2/12 - tired of living in fear
For the most part I was just sleeping all day. My head was pounding, and I couldn’t tell if it was because of the pain or if it was because of no carbs and sugar for the past 2 days but regardless my body was not doing well. I literally could not, so after dropping mom off I slept, and even after picking her up I slept.
I did start eating solids again today. Kichari literally never felt better but the headache was still a lot.
It’s a full moon today, the intention was to work on my business today but I just couldn’t. So after feeling a bit better at night, I decided to do some shadow work by making a list of things I fear. Once I was done with the list, I realized all of them were irrational life fears. Fears of things “not happening” based on my past trauma. They were precautionary fears of things I possibility would have a hard time handling, and that’s when it hit me.
That I literally can not live in fear. I need to let go. By having all these fears, I’m giving energy to the wrong things, especially when in my heart I know god always has my back. So then why have all these unnecessary overthinking fears. Why am I living in anxiety? Why am I scared?

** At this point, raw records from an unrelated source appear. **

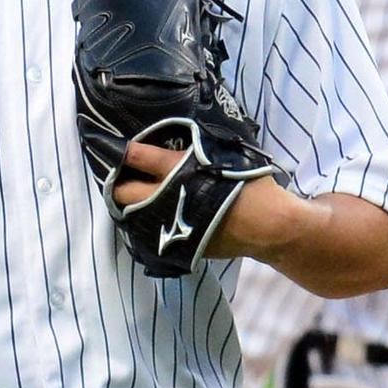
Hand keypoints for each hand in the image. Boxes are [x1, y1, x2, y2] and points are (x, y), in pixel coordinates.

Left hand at [112, 140, 316, 266]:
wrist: (268, 225)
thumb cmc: (250, 184)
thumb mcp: (224, 155)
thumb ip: (194, 149)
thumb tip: (172, 142)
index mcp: (177, 170)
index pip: (138, 157)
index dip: (125, 153)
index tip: (121, 150)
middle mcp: (166, 197)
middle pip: (123, 192)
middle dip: (119, 183)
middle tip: (125, 176)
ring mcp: (168, 224)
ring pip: (131, 215)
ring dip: (130, 204)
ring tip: (137, 196)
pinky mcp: (175, 245)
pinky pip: (148, 232)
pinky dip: (146, 222)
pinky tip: (154, 216)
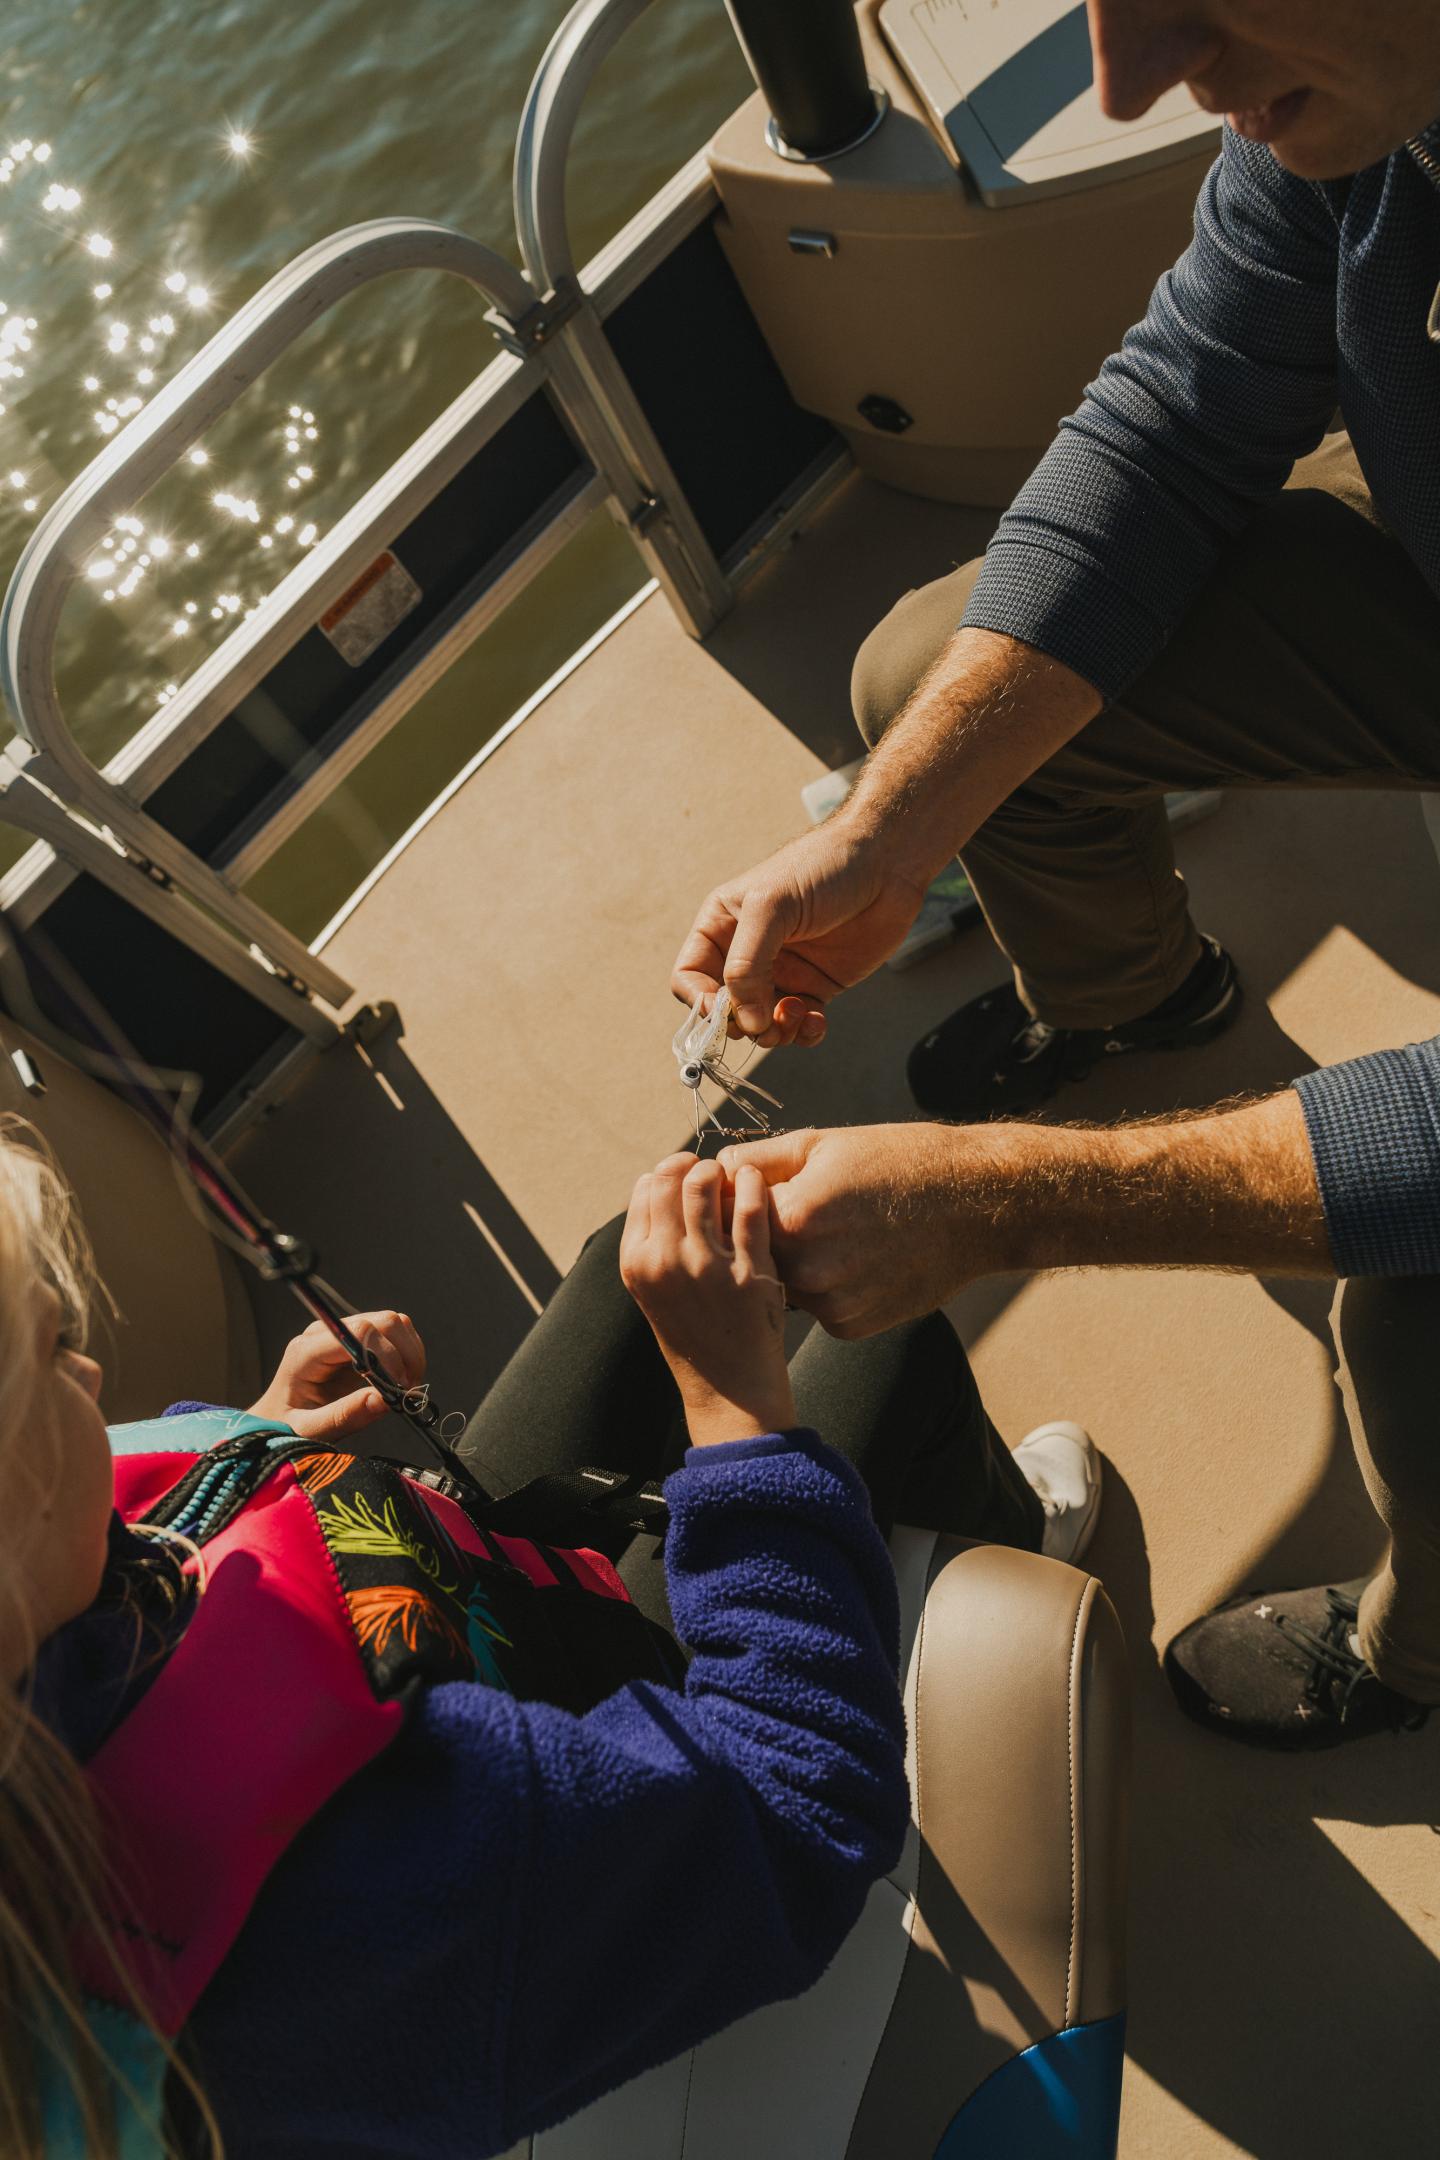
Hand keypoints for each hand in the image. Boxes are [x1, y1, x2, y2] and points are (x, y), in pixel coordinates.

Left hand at [248, 1309, 425, 1441]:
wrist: (276, 1420)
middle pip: (382, 1321)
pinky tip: (400, 1381)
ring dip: (410, 1354)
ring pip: (393, 1323)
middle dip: (404, 1355)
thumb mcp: (309, 1430)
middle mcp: (324, 1333)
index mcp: (306, 1351)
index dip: (388, 1357)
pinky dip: (407, 1355)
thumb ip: (343, 1416)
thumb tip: (384, 1400)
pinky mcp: (356, 1340)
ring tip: (405, 1388)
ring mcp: (342, 1333)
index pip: (360, 1333)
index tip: (400, 1390)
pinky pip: (393, 1333)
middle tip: (407, 1391)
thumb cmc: (285, 1426)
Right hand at [620, 1153, 795, 1447]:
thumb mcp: (653, 1292)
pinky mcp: (749, 1273)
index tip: (682, 1174)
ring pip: (704, 1185)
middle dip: (690, 1165)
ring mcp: (707, 1267)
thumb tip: (659, 1184)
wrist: (729, 1390)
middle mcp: (665, 1262)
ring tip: (730, 1176)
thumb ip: (651, 1243)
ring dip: (718, 1170)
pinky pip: (749, 1208)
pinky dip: (751, 1184)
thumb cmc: (694, 1335)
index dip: (665, 1173)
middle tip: (708, 1171)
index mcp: (636, 1264)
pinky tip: (754, 1181)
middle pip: (670, 1179)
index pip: (644, 1189)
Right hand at [671, 823, 929, 1046]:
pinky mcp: (816, 986)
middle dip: (742, 1024)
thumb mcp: (772, 907)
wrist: (887, 864)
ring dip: (775, 1032)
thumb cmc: (823, 869)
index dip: (700, 1003)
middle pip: (724, 1010)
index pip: (689, 977)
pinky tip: (818, 1020)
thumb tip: (744, 1020)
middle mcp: (746, 952)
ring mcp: (782, 972)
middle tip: (766, 1021)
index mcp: (722, 926)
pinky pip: (798, 1026)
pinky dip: (804, 1033)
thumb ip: (747, 963)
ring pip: (760, 1025)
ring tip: (798, 1012)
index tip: (724, 1013)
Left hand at [716, 1125, 1002, 1338]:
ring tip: (840, 1232)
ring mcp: (831, 1303)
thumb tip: (717, 1169)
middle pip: (755, 1255)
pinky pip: (818, 1307)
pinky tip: (861, 1259)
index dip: (735, 1201)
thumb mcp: (824, 1144)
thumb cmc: (901, 1163)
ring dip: (797, 1263)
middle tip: (806, 1210)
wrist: (975, 1204)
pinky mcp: (852, 1326)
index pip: (730, 1216)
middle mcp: (807, 1269)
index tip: (749, 1191)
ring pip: (785, 1284)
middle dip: (766, 1235)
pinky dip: (828, 1288)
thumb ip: (759, 1160)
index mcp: (793, 1217)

After interalizing all that, I burned the paper as the act of letting go. Obviously, it’s hard and it’s a daily step of progress but I need to work towards it because I simply can not just be scared all my life. I’m going to drive myself crazy. And even if I get abundance, I’m going to always be scared of losing it. Like all the rich people. They’re all scared. I do not want to be them.
8/10 - Was sick but also felt like another progress step. This was needed.
Intuition - Letting go of my fears is what is going to help me quantum jump. And fears have different levels to them. Last couple of weeks, I’ve been letting go and now I’m trying to let of them completely.